EBAY fraud alert

From: Jerome H. Fine <jhfinexgs2_at_compsys.to>
Date: Mon Sep 1 09:00:13 2003

>"Zane H. Healy" wrote:

> > This is a rather common scam that has been going on for about a year or
> > so. It has spread to PayPal, and is one of the rationalizations that
> > ebay is using to force all users to change from email address IDs to an
> > alias. If Ebay is doing anything about these scams, they are keeping it
> > a secret.
> eBay is forcing users to change from an email address to an alias? This is
> the first I've heard about it. I know they won't let you get a new account
> and use your email address as they want to control peoples ability to reach
> you. I've not seen anything that says that I have to change mine to an
> alias. Personally I like that people are able to easily find my email
> address on eBay.

Jerome Fine replies:

I have a comment and a question!

I have an OLD e-mail address from an ISP that I cancelled 2 years ago.
It still seems to be active since I can send an e-mail to the address:
Jerome Fine <jhfine_at_idirect.com>
and it does not get rejected. I used that e-mail address with eBay when
I first signed up with eBay to request information and send in bids. Of
course, I can't pick up any e-mails that eBay sends, let alone the 30 spam
a day that I was receiving at the end, but my old e-mail address still seems
to be acting as a bit bucket since I just sent a test message to it.

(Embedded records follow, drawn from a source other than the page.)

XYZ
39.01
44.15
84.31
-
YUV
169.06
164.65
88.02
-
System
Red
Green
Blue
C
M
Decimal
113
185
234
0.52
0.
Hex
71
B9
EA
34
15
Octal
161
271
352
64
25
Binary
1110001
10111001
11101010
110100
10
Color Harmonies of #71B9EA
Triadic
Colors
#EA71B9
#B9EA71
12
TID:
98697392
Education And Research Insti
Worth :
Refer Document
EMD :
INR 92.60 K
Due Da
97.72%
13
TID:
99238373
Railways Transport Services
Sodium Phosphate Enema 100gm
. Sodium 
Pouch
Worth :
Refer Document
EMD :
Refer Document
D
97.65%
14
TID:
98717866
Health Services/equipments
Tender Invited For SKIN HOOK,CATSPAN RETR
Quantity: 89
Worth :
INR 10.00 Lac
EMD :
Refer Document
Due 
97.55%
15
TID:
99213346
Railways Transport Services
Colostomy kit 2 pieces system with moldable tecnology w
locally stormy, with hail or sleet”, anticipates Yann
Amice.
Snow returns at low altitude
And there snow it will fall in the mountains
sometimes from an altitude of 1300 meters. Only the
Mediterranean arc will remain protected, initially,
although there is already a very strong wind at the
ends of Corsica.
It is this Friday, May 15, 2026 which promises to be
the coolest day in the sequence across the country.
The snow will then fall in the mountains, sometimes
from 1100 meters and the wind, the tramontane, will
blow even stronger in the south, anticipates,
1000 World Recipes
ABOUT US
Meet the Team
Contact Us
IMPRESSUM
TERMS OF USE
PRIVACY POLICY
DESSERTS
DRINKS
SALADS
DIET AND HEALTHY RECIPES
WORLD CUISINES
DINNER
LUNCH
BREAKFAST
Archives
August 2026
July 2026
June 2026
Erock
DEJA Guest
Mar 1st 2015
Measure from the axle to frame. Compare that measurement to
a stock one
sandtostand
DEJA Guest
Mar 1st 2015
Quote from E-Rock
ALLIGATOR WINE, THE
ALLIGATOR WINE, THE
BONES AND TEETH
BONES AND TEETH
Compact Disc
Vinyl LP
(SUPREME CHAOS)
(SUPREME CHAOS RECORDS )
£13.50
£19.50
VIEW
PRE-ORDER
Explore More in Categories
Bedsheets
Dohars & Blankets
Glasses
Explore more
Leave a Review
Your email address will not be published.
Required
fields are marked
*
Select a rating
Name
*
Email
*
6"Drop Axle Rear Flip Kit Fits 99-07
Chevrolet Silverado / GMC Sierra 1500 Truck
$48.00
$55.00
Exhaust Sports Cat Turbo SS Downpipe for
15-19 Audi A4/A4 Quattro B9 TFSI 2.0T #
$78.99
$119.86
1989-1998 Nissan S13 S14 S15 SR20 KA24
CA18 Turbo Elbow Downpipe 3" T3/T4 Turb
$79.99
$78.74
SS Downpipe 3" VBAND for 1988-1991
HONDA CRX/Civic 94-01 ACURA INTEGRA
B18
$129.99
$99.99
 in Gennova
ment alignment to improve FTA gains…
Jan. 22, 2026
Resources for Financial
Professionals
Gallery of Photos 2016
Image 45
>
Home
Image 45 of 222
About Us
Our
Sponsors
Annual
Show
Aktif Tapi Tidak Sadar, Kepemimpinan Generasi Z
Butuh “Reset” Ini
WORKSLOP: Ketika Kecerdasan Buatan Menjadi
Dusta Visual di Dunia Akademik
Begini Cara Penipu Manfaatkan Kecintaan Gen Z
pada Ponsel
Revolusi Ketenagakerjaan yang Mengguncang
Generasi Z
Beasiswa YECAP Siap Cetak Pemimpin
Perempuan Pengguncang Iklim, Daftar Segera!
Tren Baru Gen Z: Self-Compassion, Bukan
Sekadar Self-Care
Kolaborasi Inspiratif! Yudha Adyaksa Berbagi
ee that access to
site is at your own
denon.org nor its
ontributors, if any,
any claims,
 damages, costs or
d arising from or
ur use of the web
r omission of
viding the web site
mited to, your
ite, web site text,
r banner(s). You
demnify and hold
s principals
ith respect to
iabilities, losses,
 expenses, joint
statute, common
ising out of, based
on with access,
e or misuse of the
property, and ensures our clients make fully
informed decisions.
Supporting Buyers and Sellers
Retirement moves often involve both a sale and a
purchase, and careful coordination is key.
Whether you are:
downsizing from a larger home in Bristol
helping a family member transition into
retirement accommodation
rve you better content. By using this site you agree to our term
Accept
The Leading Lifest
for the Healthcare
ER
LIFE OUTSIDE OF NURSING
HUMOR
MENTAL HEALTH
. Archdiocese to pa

AND as far as eBay is concerned, my user id is still <jhfine_at_idirect.com>
and I can still ask a question of a vendor by supplying:
user id: jhfine_at_idirect.com
password: xxxxxx
so, it must all still be working as far as eBay is concerned and eBay still
accepts and allows an OLD user ID with an _at_ character.

Question: As far as the OLD ISP is concerned, is there any way that
a user can at least pick up e-mails that are still sent to that old address
as long as the ISP is still accepting them?

Question: Is there anything as far as practice goes on the internet that
requires an ISP who accepts an e-mail (i.e. without rejecting it) to at
least forward that e-mail to the old original person even if that person
no longer has a paid for account?

Sincerely yours,

Jerome Fine
--
If you attempted to send a reply and the original e-mail
address has been discontinued due a high volume of junk
e-mail, then the semi-permanent e-mail address can be
obtained by replacing the four characters preceding the
'at' with the four digits of the current year.